Altron Security: Operational efficiencies drive margin growth
The business had previously reported that capex constraints at one large customer
had affected revenue, as had the increasing proportion of revenue treated on an agency
rather than principal basis (ie net revenue accounted). The business took corrective
action during the year, optimising the cost base and realigning its go-to-market activities
into four pillars: identity security, data and crypto, certificate services and signing.
While revenue declined 11.6% y-o-y, EBITDA increased 12.9% and operating profit increased
19.4%, resulting in 5.6pp operating margin expansion to 21.7%.
Altron Document Solutions (ADS): Underlying profit improvement
Brought back into continuing operations in 2024, ADS generated a small revenue increase
of 1.4% but managed to turn an operating loss of ZAR97m in FY24 into operating profit
of ZAR61m in FY25. In FY24, the operating loss included provisions totalling ZAR95m
against obsolete stock, and trade and finance lease receivables. Stripping this out,
the underlying loss in FY24 was ZAR2m. Annuity revenue increased from 36% to 44%.
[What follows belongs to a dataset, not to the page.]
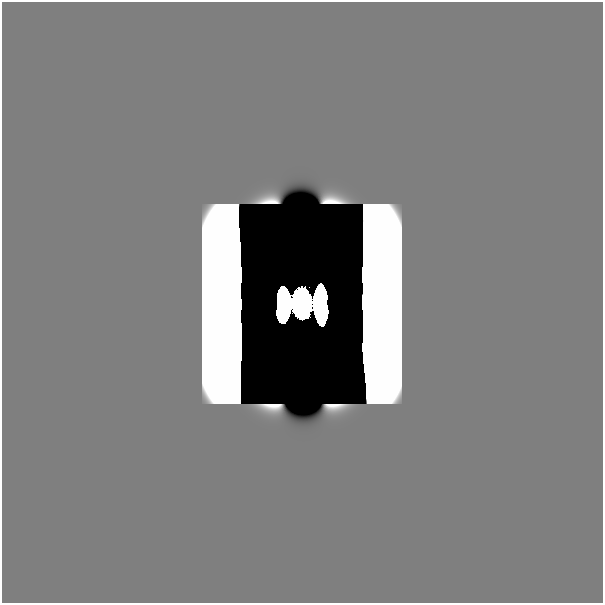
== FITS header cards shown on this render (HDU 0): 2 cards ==
NAXIS1  =                  601
NAXIS2  =                  601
The business is focused on delivering an improved offering for the A4 printer market,
AI-enabled intelligent document processing digital solutions, and flexible print infrastructure
with ESG benefits.
Distribution: Altron Arrow margins up despite revenue decline
Management had expected a revenue decline in FY25 due to the current downturn in the
electronics distribution market but had targeted to maintain operating margins. Revenue
declined 16.6% in FY25 while operating profit was flat, resulting in the operating
margin expanding from 8.4% in FY24 to 10.0% in FY25. This was achieved partly through
disciplined cost control (opex was down 20%) but also through the focus on innovation,
which creates a stickier product. Altron Arrow recently signed a partnership via Asus
to provide Nvidia-powered solutions. Management estimates that the industry could
be approaching the bottom of the downturn.
Discontinued operations: Management buyout proposed for Nexus
Nexus is the only remaining business in discontinued operations. Revenue declined
52% in FY25, with Nexus down 48% on an underlying basis (FY24 included a contribution
from since sold Altron Rest of Africa). The EBITDA loss reduced from ZAR451m to ZAR155m,
reflecting the high level of provisions taken in FY24. The net loss from discontinued
operations reduced from ZAR534m to ZAR201m, although was larger than our ZAR106m forecast.
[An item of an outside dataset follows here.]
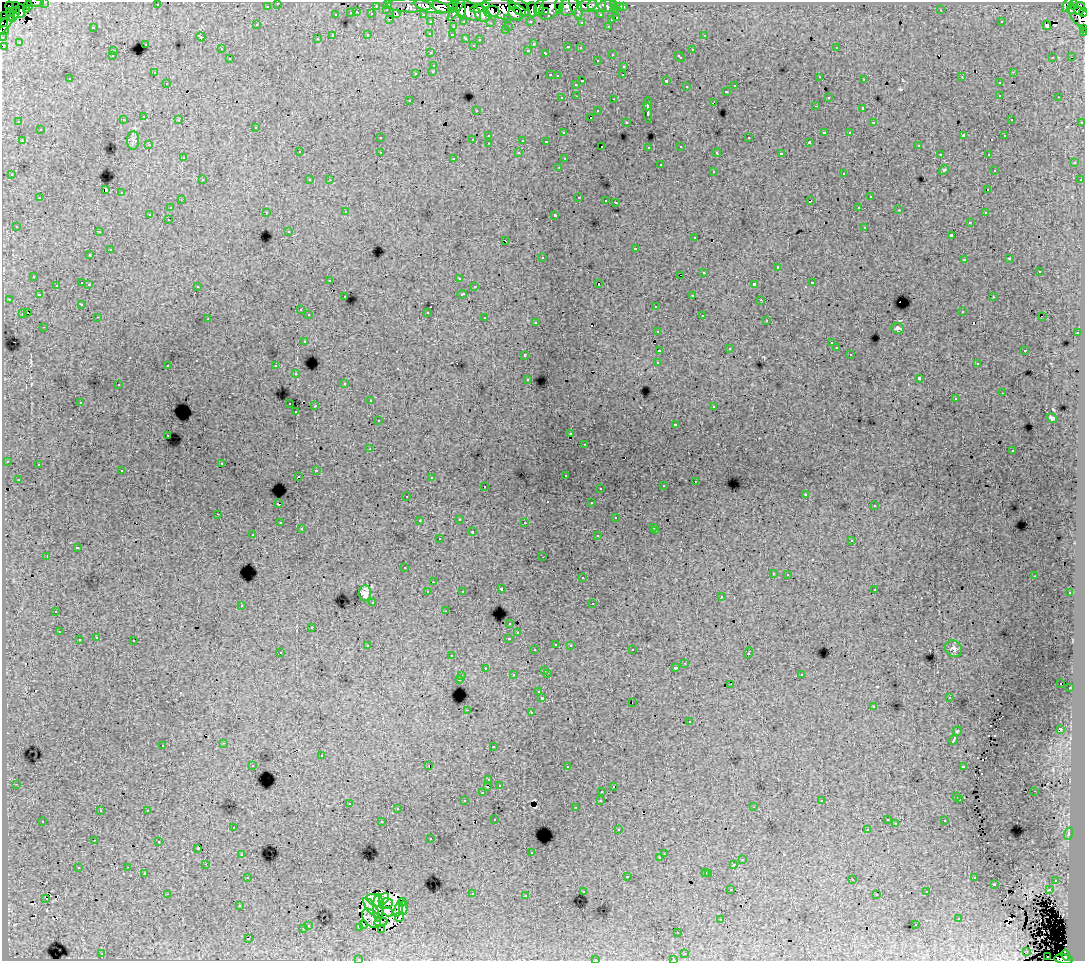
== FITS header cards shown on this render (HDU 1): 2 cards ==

Post year-end, the company announced that it agreed a management buyout of Nexus.
The acquirers will assume all company-related debt and any potential recoveries from
the City of Tshwane legal process will remain with Altron. Other than the repayment
of intercompany loans, the transaction is not expected to generate any proceeds for
Altron. The transaction is subject to the fulfilment of conditions precedent, with
a target of these being met by 30 June 2025.